FedEx Express has announced plans to install its largest rooftop solar system at a distribution hub at the Newark Liberty International Airport after several years of planning with the Port Authority of NY & NJ, Marina Energy, Solops and Ray Angelini, Inc.. When completed, the system will generate about 2.4 million kWh a year and could provide more than 15 percent of the hub’s energy needs, the company says. The three-building, 3.5-acre project will prevent about 1,807 metric tons of CO2 emissions annually and will be the airport’s first solar project.

Epic Systems, a developer of software for the health care sector and Wisconsin’s largest solar power producer, has said it will build six utility-scale wind turbines at its campus in Verona, the Journal Sentinel reports. Earlier this year, Epic completed a 2.2 MW solar installation at the campus. The wind and solar energy, combined with a geothermal system that provides heating and hot water for its campus buildings, will help Epic supply 85 percent of its own energy needs by 2014, the company’s facilities director Bruce Richards told the Wisconsin State Journal.

The Pearl Harbor Survivors Association and other veterans are protesting the Navy’s plans to build a solar farm at the Pearl Harbor site in Honolulu, Hawaii, the Los Angeles Times reports. The planned 60,000-PV panel project would help the Navy meet the US military’s goal of supplying 50 percent of all bases’ energy with renewables by 2020, and would lower electricity costs at the Pearl Harbor facilities by about $1.5 million in the first year alone.

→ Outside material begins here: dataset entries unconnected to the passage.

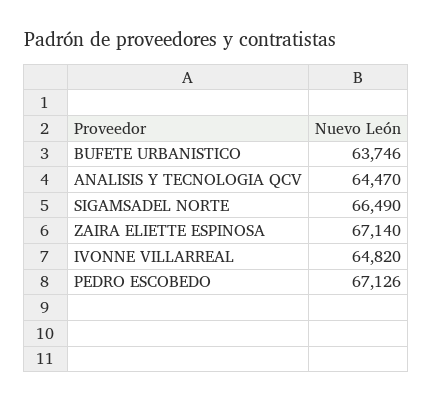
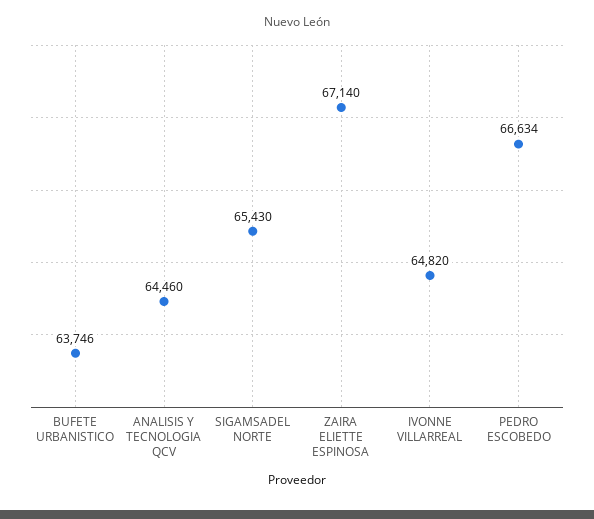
  {
    "BUFETE URBANISTICO": 63746,
-   "ANALISIS Y TECNOLOGIA QCV": 64470,
+   "ANALISIS Y TECNOLOGIA QCV": 64460,
-   "SIGAMSADEL NORTE": 66490,
+   "SIGAMSADEL NORTE": 65430,
    "ZAIRA ELIETTE ESPINOSA": 67140,
    "IVONNE VILLARREAL": 64820,
-   "PEDRO ESCOBEDO": 67126
+   "PEDRO ESCOBEDO": 66634
  }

Organic restaurant La Sal Varador (pictured) on the beach of Mataró in Barcelona has achieved grid parity with a Conergy rooftop solar installation, according to the solar company. The 8 kW pilot project, installed over the summer, is the first Conergy plant in Spain that will be competitive without any subsidies, combining the restaurant’s consumption with connection to the grid. The restaurant expects to use about 95 percent of the 10,700 kWh of solar energy generated. Electricity from the rooftop installation is up to 30 percent cheaper than electricity from the grid, Conergy says.